* _Work request A_
Copy the passage from the forum thread on exon isoforms between "My idea is to" and "the default tool?", inclusive, without changing anything.
* _Work request B_
Summarize the forum thread on exon isoforms in two sentences.
======== Page excerpt ========
Updated
I wish to calculate distance to polyA site for each exon for each gene. The ultimate data.frame will somehow be :
GeneA.name Exon1 Start End Distance
GeneA.name Exon2 Start End Distance
GeneB.name Exon1 Start End Distance
GeneB.name Exon2 Start End Distance
Each gene has many isoforms, namely NM1234, NM12345, NM_123456. If I don't assemble isoforms into one universal data, the exons will get duplicated.
My idea is to get all the exons location for given gene, but the isoforms information upsets me.
Original posts
For a given gene (let's say gene: HIPK1 here), I want to have all the exons assembled all in just single one line BED12 format.
But the problem is that each gene probably has different isoforms (different exons assembly). For example NM198268 and NM152696 are two isoforms of gene HIPK1. These isoforms share consensus exons.
Is there any method to give me the universal date set? Maybe UCSC genome browser has the default tool?
I've a backup plan: use mergeBED
(BEDTOOLS suit)to get the overall isoforms. Because mergeBED
will drop ID information and only save location information, a hash
indexing the gene name and "NM" name is needed in home-made perl, which is time-wasting if we already have the easy way to export.
Thank you.
"But the problem is that each gene probably has different isoforms (different exons assembly). "... This is not a problem -- this is a feature of the transcriptomic plasticity :). If you can explain the exact context of your analysis to perform this task, someone may provide you a detailed answer.
Thanks for you advises. I've updated my posts, and could you provide some hints? Thank you.
======== Source data ========
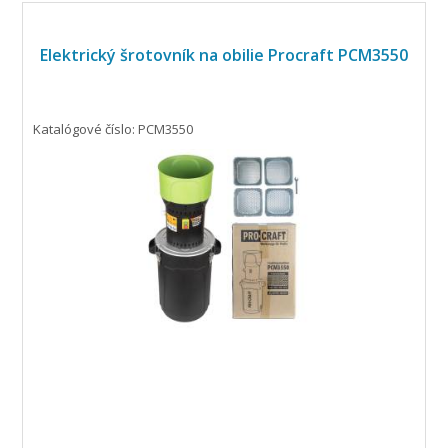
Elektrický šrotovník na obilie Procraft PCM3550
Katalógové číslo: PCM3550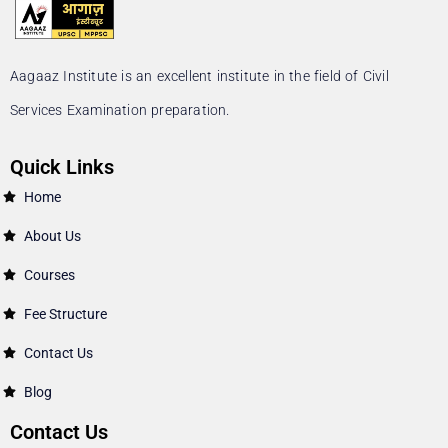
Aagaaz Institute is an excellent institute in the field of Civil
Services Examination preparation.
Quick Links
Home
About Us
Courses
Fee Structure
Contact Us
Blog
Contact Us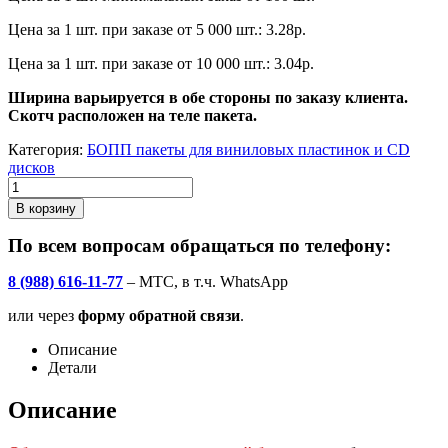
Цена за 1 шт. при заказе от 5 000 шт.: 3.28р.
Цена за 1 шт. при заказе от 10 000 шт.: 3.04р.
Ширина варьируется в обе стороны по заказу клиента.
Скотч расположен на теле пакета.
Категория:
БОПП пакеты для виниловых пластинок и CD
дисков
В корзину
По всем вопросам обращаться по телефону:
8 (988) 616-11-77
– МТС, в т.ч. WhatsApp
или через
форму обратной связи
.
Описание
Детали
Описание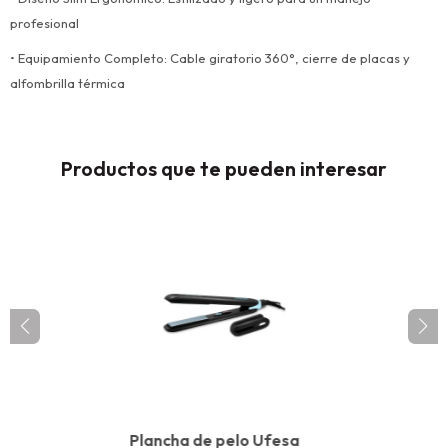
profesional
• Equipamiento Completo: Cable giratorio 360°, cierre de placas y
alfombrilla térmica
Productos que te pueden interesar
Plancha de pelo Ufesa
========
* _Answer section A_
My idea is to get all the exons location for given gene, but the isoforms information upsets me.
Original posts
For a given gene (let's say gene: HIPK1 here), I want to have all the exons assembled all in just single one line BED12 format.
But the problem is that each gene probably has different isoforms (different exons assembly). For example NM198268 and NM152696 are two isoforms of gene HIPK1. These isoforms share consensus exons.
Is there any method to give me the universal date set? Maybe UCSC genome browser has the default tool?

* _Answer section B_
A poster wants to calculate the distance from each exon of each gene to the polyA site, but each gene has several isoforms, so the exons get duplicated unless the isoforms are assembled into one universal data set, such as a single-line BED12 record for a gene like HIPK1. The poster asks whether a method or a UCSC genome browser tool does this and describes a backup plan of using mergeBED with a home-made Perl hash; a reply calls isoforms a feature rather than a problem and asks for the exact context of the analysis.